A pesar del crecimiento de la participación femenina en distintos sectores productivos, la escena todavía se repite: reuniones empresariales, cámaras industriales y espacios de representación donde las mujeres continúan siendo minoría.
Esa fue una de las reflexiones que atravesó el panel “Liderazgo, Inclusión y Redes”, desarrollado durante la Expo Internacional San Juan Minera 2026, uno de los encuentros más importantes para el desarrollo productivo de la provincia y del país.
En ese contexto, Irini Wenting —directora de Wenting Conductores Eléctricos, integrante de la Comisión de Diversidad e Inclusión de la Unión Industrial Argentina y miembro del comité ejecutivo de la Unión Industrial de la Provincia de Buenos Aires— planteó una mirada que fue más allá de los discursos habituales sobre inclusión.

“Los espacios de representación históricamente han sido ocupados por hombres”, sostuvo durante su participación, al tiempo que remarcó que el cambio cultural ya comenzó, aunque todavía avanza lentamente.
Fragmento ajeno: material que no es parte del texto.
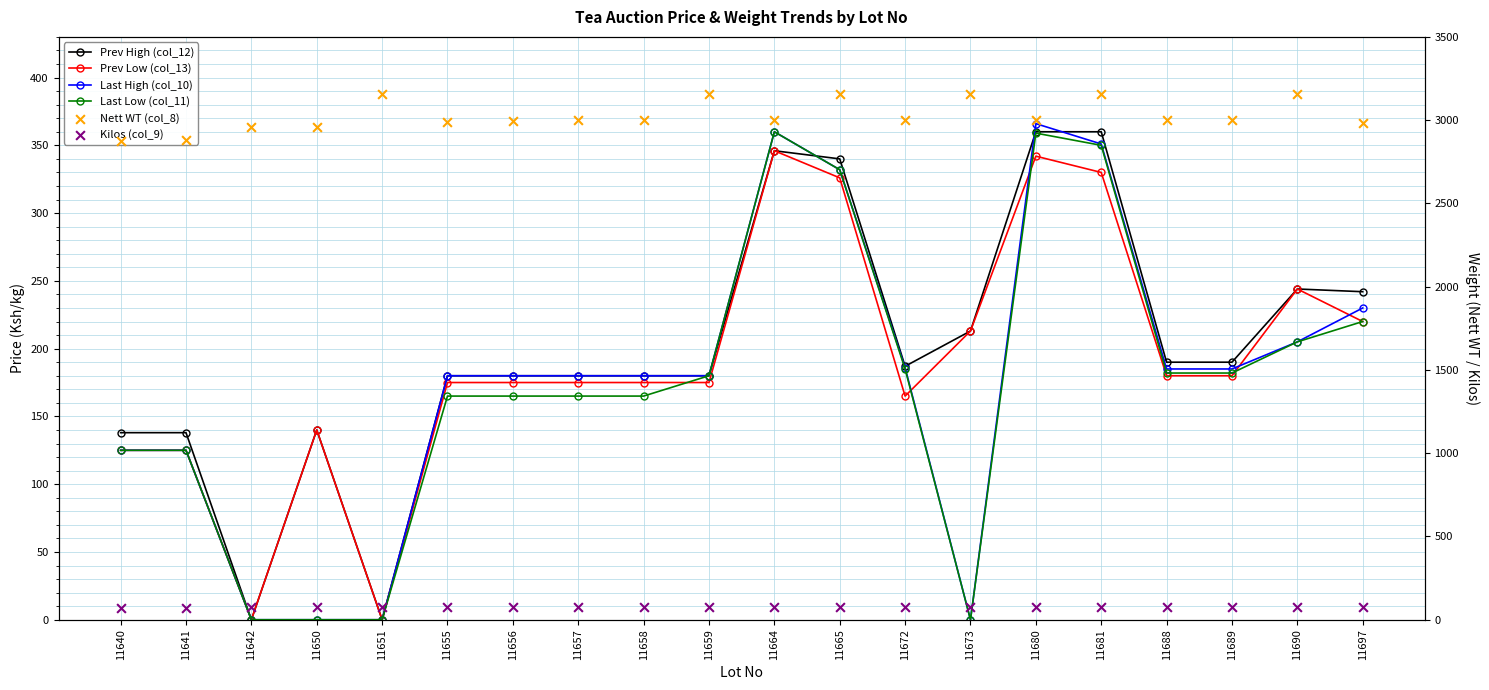

Is the value of Prev High (col_12) at 11680 greater than the value of Last High (col_10) at 11690?

Yes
Wenting forma parte de la red MIA (Mujeres de la Industria Argentina), un espacio que busca acelerar la incorporación femenina dentro del sector industrial y empresarial. Según explicó, el trabajo de la red tiene dos ejes centrales: acercar talento femenino a la industria y promover que más mujeres participen en cámaras empresariales y espacios de decisión.
La discusión no es menor. En minería, las estadísticas reflejan que entre el 11 y el 17% de quienes trabajan en el sector son mujeres, números que evidencian una presencia todavía reducida en comparación con el crecimiento que vive la actividad en Argentina.
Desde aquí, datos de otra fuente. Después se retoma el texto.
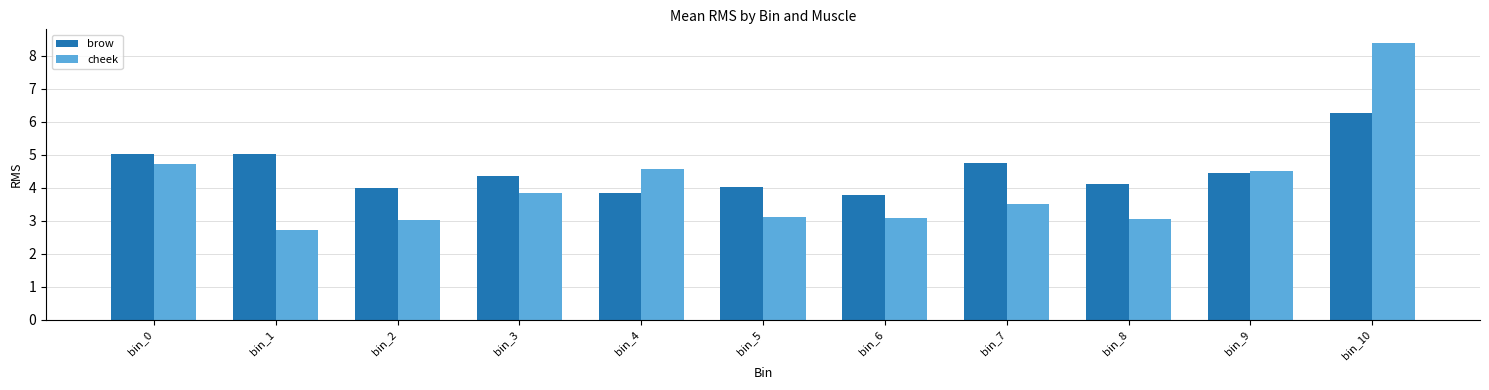

Count the number of data series in this chart.

2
Sin embargo, para Wenting, el desafío no pasa únicamente por sumar mujeres al mercado laboral, sino por garantizar participación real en los lugares donde se toman decisiones.
“Para que esa realidad cambie, las mujeres tenemos que involucrarnos”, afirmó.
Y allí aparece otro punto clave: el tiempo, la formación y el acceso a estructuras que históricamente no fueron pensadas para ellas.
“Tenemos que conocer cómo funciona una cámara, cómo funciona nuestra cámara sectorial, involucrarnos con agendas que nos representen”, explicó.
La reflexión expuso una problemática profunda que atraviesa no sólo a la minería, sino también a gran parte del entramado empresarial argentino: la dificultad de las mujeres para acceder a espacios de representación institucional.
Durante años, esos lugares estuvieron construidos bajo lógicas masculinas, con redes, vínculos y dinámicas donde la presencia femenina era excepcional. Hoy el escenario comienza a modificarse, aunque lentamente.
En San Juan, donde la minería se consolidó como uno de los motores económicos más importantes de la provincia, el debate sobre inclusión empezó a ocupar un lugar cada vez más visible. Paneles, departamentos de mujeres dentro de cámaras empresariales y redes de trabajo comenzaron a emerger con fuerza en los últimos años.
Pero las referentes coinciden en algo: el crecimiento femenino dentro de la industria no puede depender únicamente de discursos simbólicos.
La inclusión, sostienen, necesita formación, participación y decisión política dentro de las estructuras empresariales y productivas.
“De lo que se trata el futuro de los espacios de representación es de construir una representación colectiva donde todos los sectores puedan sentirse parte”, concluyó Wenting.
Mientras la minería avanza, crecen las inversiones y se multiplican las oportunidades, el desafío de fondo sigue siendo el mismo: transformar estructuras históricas para que las mujeres no sean la excepción dentro de las mesas donde se define el futuro de la industria.